Teksas, USA mandat za przekroczenie prędkości jako obywatel Europy, który już opuścił kraj
Miałem ciekawe doświadczenie w USA podczas przekraczania prędkości. Umieszczę pełny scenariusz w cudzysłowie, ponieważ nie jestem pewien, czy cała historia naprawdę dodaje do pytania.
Nie jesteśmy pewni, co zrobić z mandatem. Policjant niczego nie wyjaśnił (był bardzo nieuprzejmy i groził, jak można przeczytać w scenariuszu), na papierze, który dostaliśmy, jest napisane bardzo niewiele, poza tym, że “należy zgłosić się do sądu w ciągu 15 dni, w przeciwnym razie zostanie wydany nakaz aresztowania”. Wyjechaliśmy z kraju kilka godzin po otrzymaniu mandatu za przekroczenie prędkości. Co teraz robimy? Chcemy ponownie odwiedzić USA/Teksas.
A czy byłoby możliwe, abyśmy walczyli z mandatem? Uważamy, że był on niesprawiedliwy i niepotrzebny.
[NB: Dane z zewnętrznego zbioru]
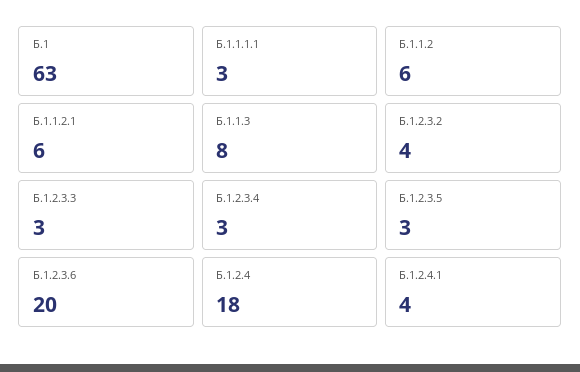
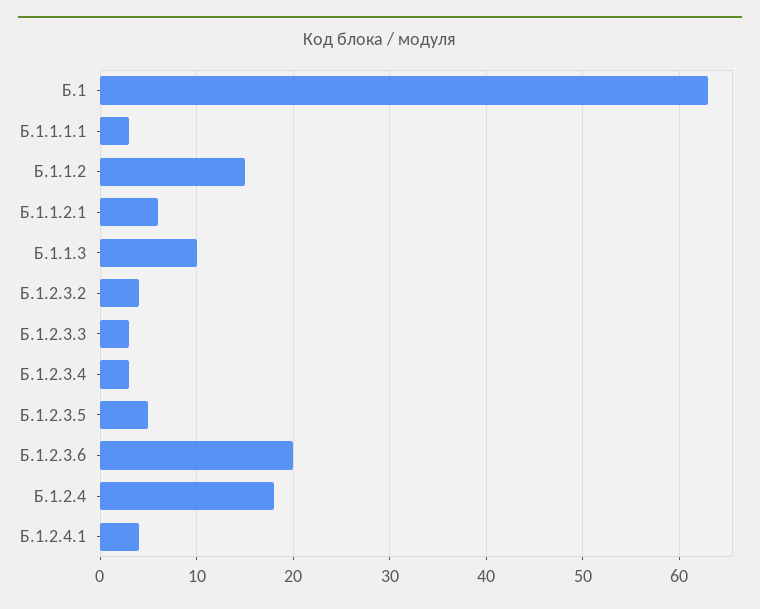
Б.1.1.2: 6 -> 15
Б.1.1.3: 8 -> 10
Б.1.2.3.5: 3 -> 5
Właśnie zmieniliśmy autostradę na inną. Na poprzedniej międzystanowej było 75mph, nie mogliśmy znaleźć żadnych znaków, ale ludzie jechali szybciej niż 75mph, więc zdecydowaliśmy się “iść z prądem” i jechać około 74/75. Po zaledwie kilku minutach na międzystanowej zostaliśmy zatrzymani. Oficer podszedł do samochodu z wyciągniętą bronią (tak, naprawdę!) krzycząc na nas, żebyśmy się nie ruszali. Nie pozwolił nam mówić, nie pozwolił nam się ruszyć. Zadawał pytania, ale nie pozwalał nam dokończyć odpowiedzi. Wyjaśniliśmy, że jesteśmy turystami w wynajętym samochodzie, a mimo to wielokrotnie pytał nas, czy jesteśmy obywatelami Kalifornii (samochód miał kalifornijskie prawo jazdy). Po 3 razach, kiedy powiedzieliśmy, że wyjaśniliśmy skąd jesteśmy, w końcu odłożył broń. Powiedział nam, co zrobiliśmy źle, a kiedy próbowaliśmy wyjaśnić, że jesteśmy turystami i staramy się postępować słusznie, kazał nam przestać mówić. Kazał nam zgłosić się do sądu w ciągu 15 dni, a kiedy próbowaliśmy wyjaśnić, że wyjeżdżamy z kraju i nie wiemy co robić, powiedział nam w bardzo groźny sposób, że “lepiej zgłośmy się do sądu w ciągu 15 dni, bo inaczej zostanie wystawiony nakaz”.
To wszystko wydarzyło się w noc wyborczą, mam nadzieję, że oficer miał po prostu zły dzień i to NIE jest normalne doświadczenie z prawem w USA. Jestem szczerze mówiąc bardzo przestraszony i nie chcę już jeździć w USA.